Birleşmiş Milletler (BM) Genel Sekreterliği Sözcüsü Stephane Dujarric, İsrail Başbakanı Binyamin Netanyahu‘nun Suriye’deki işgal altındaki tampon bölgeye gerçekleştirdiği ziyareti ‘en hafif tabirle endişe verici’ olarak nitelendi. Dujarric, günlük basın toplantısında yaptığı açıklamada, “Bu ziyaret, bölgedeki gerilimi artırmakta ve Suriye’nin tam egemenliğine yönelik açık bir ihlal teşkil etmektedir” dedi.

Basın mensuplarına yönelik sözlerinde Dujarric, İsrail’i 1974 tarihli geri çekilme anlaşmasına tam anlamıyla saygı göstermeye çağırdı. “Hatırlayacağınız gibi, Güvenlik Konseyi yakın zamanda kabul edilen 2799 sayılı kararda Suriye’nin tam egemenliği, birliği, bağımsızlığı ve toprak bütünlüğü çağrısında bulunmuştu,” ifadelerini kullandı. Dujarric, aynı zamanda BM’in uluslararası hukukun temel taşlarını koruma sorumluluğuna vurgu yaptı ve “İsrail’in bu tür adımları, bölgesel istikrarı tehdit etmekte ve uluslararası toplumu bir kez daha harekete geçmeye zorlamaktadır” şeklinde konuştu.
BM Güvenlik Konseyi’nin 2799 sayılı kararı, Suriye’nin toprak bütünlüğünün korunması gerektiğini açıkça belirtmiştir. Bu bağlamda İsrail’in işgal ettiği bölge hâlen BM kararlarıyla “işgal altındaki” statüsünde kalmaktadır. Dujarric, “Bu tür ziyaretler, BM kararlarını hiçe saymak anlamına gelir ve uluslararası toplumun tepkisini gerektirir” diyerek uluslararası hukukun ihlaline dikkat çekti. Ayrıca, ‘İsrail’in geri çekilme taahhütlerini yerine getirmemesi durumunda, BM’nin daha sert önlemler alabileceği’ uyarısında bulundu.

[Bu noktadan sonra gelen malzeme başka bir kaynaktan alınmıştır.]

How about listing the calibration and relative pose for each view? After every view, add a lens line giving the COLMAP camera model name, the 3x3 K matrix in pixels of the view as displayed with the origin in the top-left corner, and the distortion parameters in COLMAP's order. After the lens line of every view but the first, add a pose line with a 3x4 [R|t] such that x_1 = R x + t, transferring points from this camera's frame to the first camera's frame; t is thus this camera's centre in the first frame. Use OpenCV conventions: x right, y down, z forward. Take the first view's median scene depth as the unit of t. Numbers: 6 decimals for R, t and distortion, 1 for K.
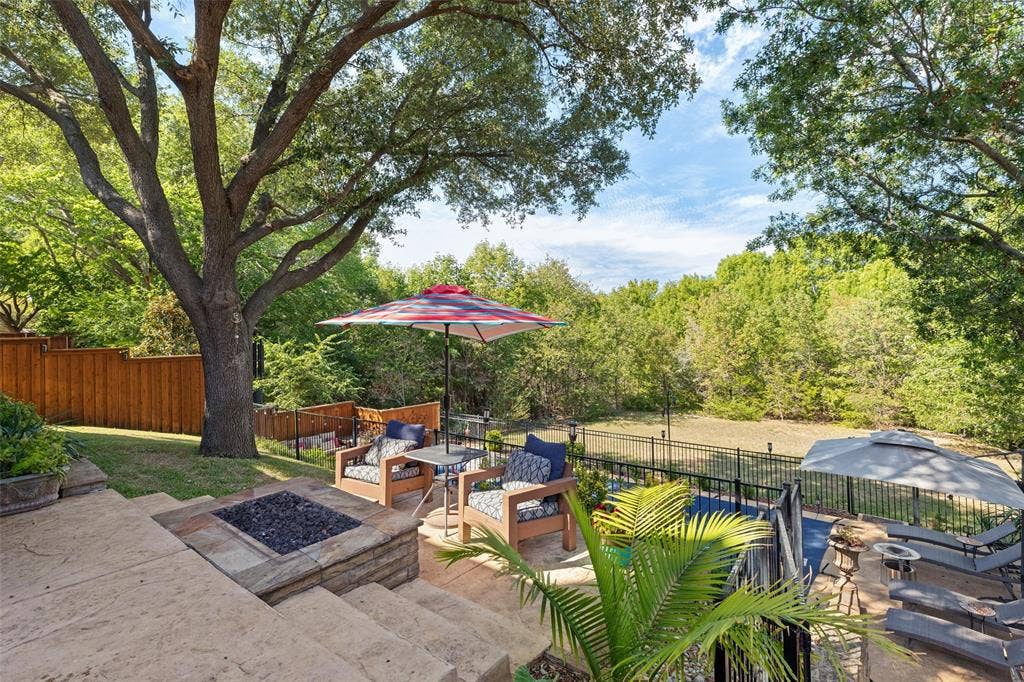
lens RADIAL K [[484.5, 0, 512.8], [0, 484.5, 327.9], [0, 0, 1]] dist [0.003980, 0.000486]
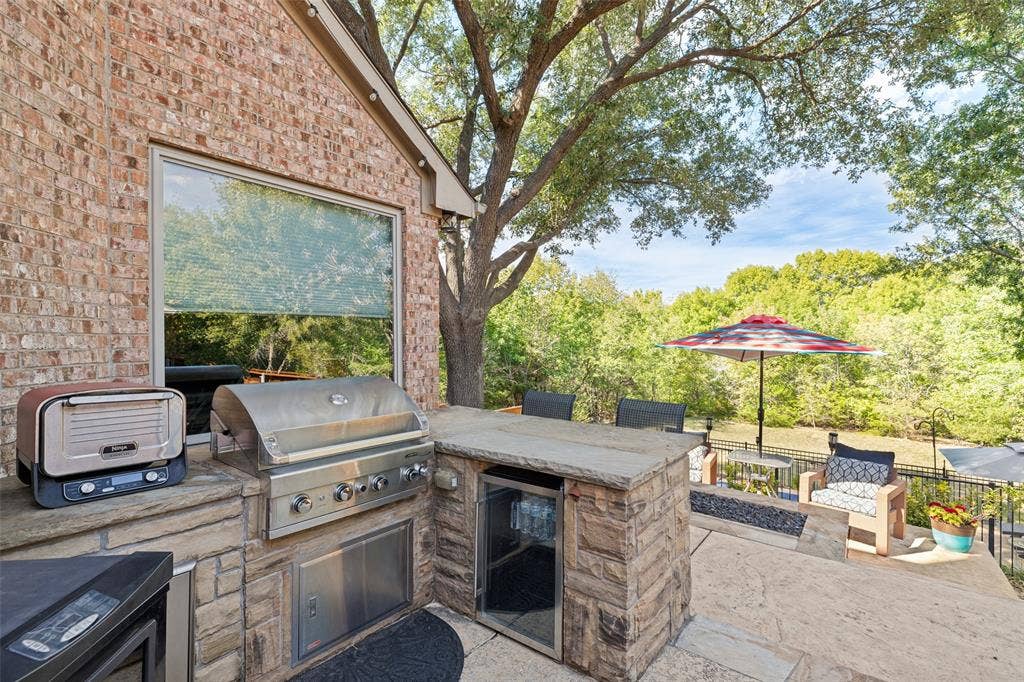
lens RADIAL K [[474.1, 0, 512.0], [0, 474.1, 341.0], [0, 0, 1]] dist [-0.001728, -0.000383]
pose [[0.999411, 0.021435, 0.026793, -0.142034], [-0.021952, 0.999576, 0.019156, -0.006270], [-0.026371, -0.019733, 0.999457, -0.024586]]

Suriye Özel Temsilci Yardımcısı Najat Rochdi, BM Genel Sekreterliği Sözcülüğü’nün yazılı açıklamasında, “İsrail siyasi liderliğinin bugün Suriye topraklarına girmesi, egemenliğimize yönelik ciddi bir ihlal teşkil etmektedir” dedi. Rochdi, ayrıca, “Bu durum, bölgedeki barış sürecini sekteye uğratmakta ve uluslararası toplumun Suriye’nin tam bağımsızlığına verdiği desteği zedelemektedir” şeklinde ek açıklamalarda bulundu. Suriye yetkilileri, gelecekte benzer girişimlerin önüne geçilmesi için BM’den daha güçlü bir tutum talep ediyor.
Uzmanlar, Netanyahu’nun bu ziyareti sonrasında bölgedeki tansiyonun artacağını ve olası askeri karşılaşmaların riskiyle karşı karşıya kalınacağını belirtiyor. Bazı gözlemciler, BM’in daha etkili yaptırımlar uygulaması ya da Birleşik Krallık ve Fransa gibi kalıcı BM üyelerinin diplomatik baskı artırması gerektiğini savunuyor. Diğer yandan, İsrail’in güvenlik kaygılarını dile getiren bazı uluslararası aktörler, Suriye’deki “terörist unsurlar” tehdidinin de göz ardı edilmemesi gerektiğini vurguluyor. Tüm bu gelişmeler ışığında, BM’in bölgeye yönelik tutumu, uluslararası hukukun ve barışın korunmasında kritik bir rol oynamaya devam edecek.